Full moon fuckery must be in full effect because early yesterday morning I gave myself a stiff neck simply trying to put my head through a shirt without messing up my hair. I felt the sudden twinge in my neck immediately, and the dull pain soon began to spread. By the time I got to work I was in robot motion, where your whole upper body has to move when you turn your head. It was a reminder to be more careful in my advancing age, something I’ve been more mindful of in the past few years but always seem to forget when going about the motions of daily life. Getting older is not for the faint of heart or weak of will or unobservant of circumstance.

It was also a reminder to be mindful in a more general sense. For me, focusing on what is immediately around us, and what is immediately happening, is the essence of mindfulness – it occupies the space where worry and stress would otherwise arise. My formal and structured daily meditations help, but being mindful on a more constant level is often more helpful. It’s easy to be calm and at peace for fifteen minutes when sitting lotus-style beside a burning stick of palo santo incense – how to translate that peace and calm into the majority of the day is the more valuable practice. It also bleeds into the idea of thinking – or too-often overthinking ñ that derails the calmest of countenances.
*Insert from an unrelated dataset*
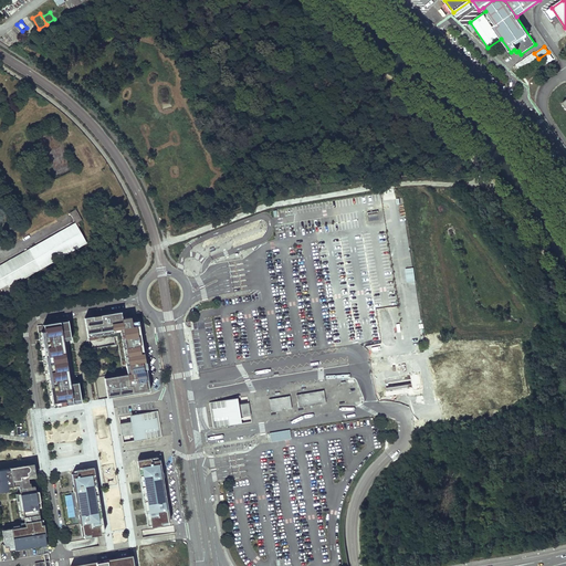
[(75,209),(70,213),(75,223),(82,220),(75,209)]
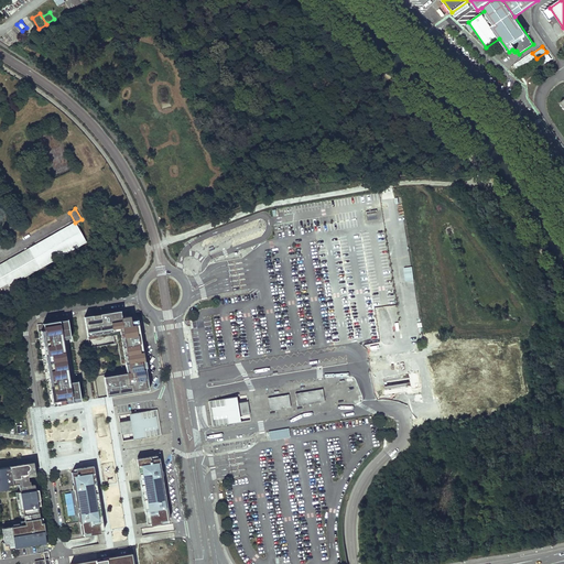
[(0,266),(0,269),(8,283),(10,286),(86,242),(75,223),(0,266)]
As our days become increasingly saturated with dismay and uncertainty, the only thing we might possibly be able to control is our reaction and perception to the world around us. If we are able to find focus and meaning in the actual moment at hand, it occupies the mind and prevents all the dangerous and frightening what-ifs from entering that space. (My head can only focus on so much these days.) And so I take this stiff neck as a persistent, if slightly bothersome, reminder to focus on the moment right before me, at what is going on in the here and now. I notice the sting when I turn, and I have to smile at something my younger self would have called the motions of an old man. I acknowledge the pain, let the comparison to the past fade, and go back to the doings of the day.